YouTube rejects UMG demand - Megaupload Mega Song returns

In our last installment of "How to Wreck the Internet," I noted the
continuing battle of takedowns by Universal Music Group related to
the "Megaupload Mega Song" ( http://j.mp/s1pqmU [YouTube] - RESTORED).

When we left the busy UMG legal team, they were claiming that their
takedowns of the video from YouTube were not necessarily DMCA-related
copyright issues per se, but rather were tied to "other contractual
arrangements" with Google/YouTube - http://j.mp/uy1Fgp (ars technica).

Google has now responded, saying: "Our partners do not have the right
to take down videos from YT unless they own the rights to them or they
are live performances controlled through exclusive agreements with
their artists, which is why we reinstated it." -
http://j.mp/svcKMl (WebProNews)

And indeed, the video, now with over 2M views (the "Streisand Effect"
strikes again!) is back up at the link noted above.
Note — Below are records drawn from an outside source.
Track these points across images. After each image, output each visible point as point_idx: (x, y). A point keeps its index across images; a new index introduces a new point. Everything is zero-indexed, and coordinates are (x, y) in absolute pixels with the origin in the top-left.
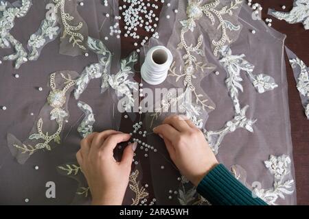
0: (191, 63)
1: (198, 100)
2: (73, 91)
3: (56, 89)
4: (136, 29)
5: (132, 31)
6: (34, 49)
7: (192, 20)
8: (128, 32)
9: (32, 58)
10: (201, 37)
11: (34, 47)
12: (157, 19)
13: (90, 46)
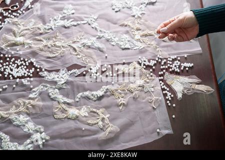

Leaving aside all the technical reasons why SOPA would be devastating
to Internet security, reliability, and connectivity, this UMG case
also demonstrates the sheer lunancy of the SOPA approach.

Unlike in this case where a single video was involved, SOPA creates the
ability to kill entire domains based on similar arbitrary and flawed
claims, and in its current form at least, doesn't even include the basic
counter-notice provisions of DMCA.

UMG should perhaps be thanked for unwittingly providing this anti-SOPA
object lesson at this critical time.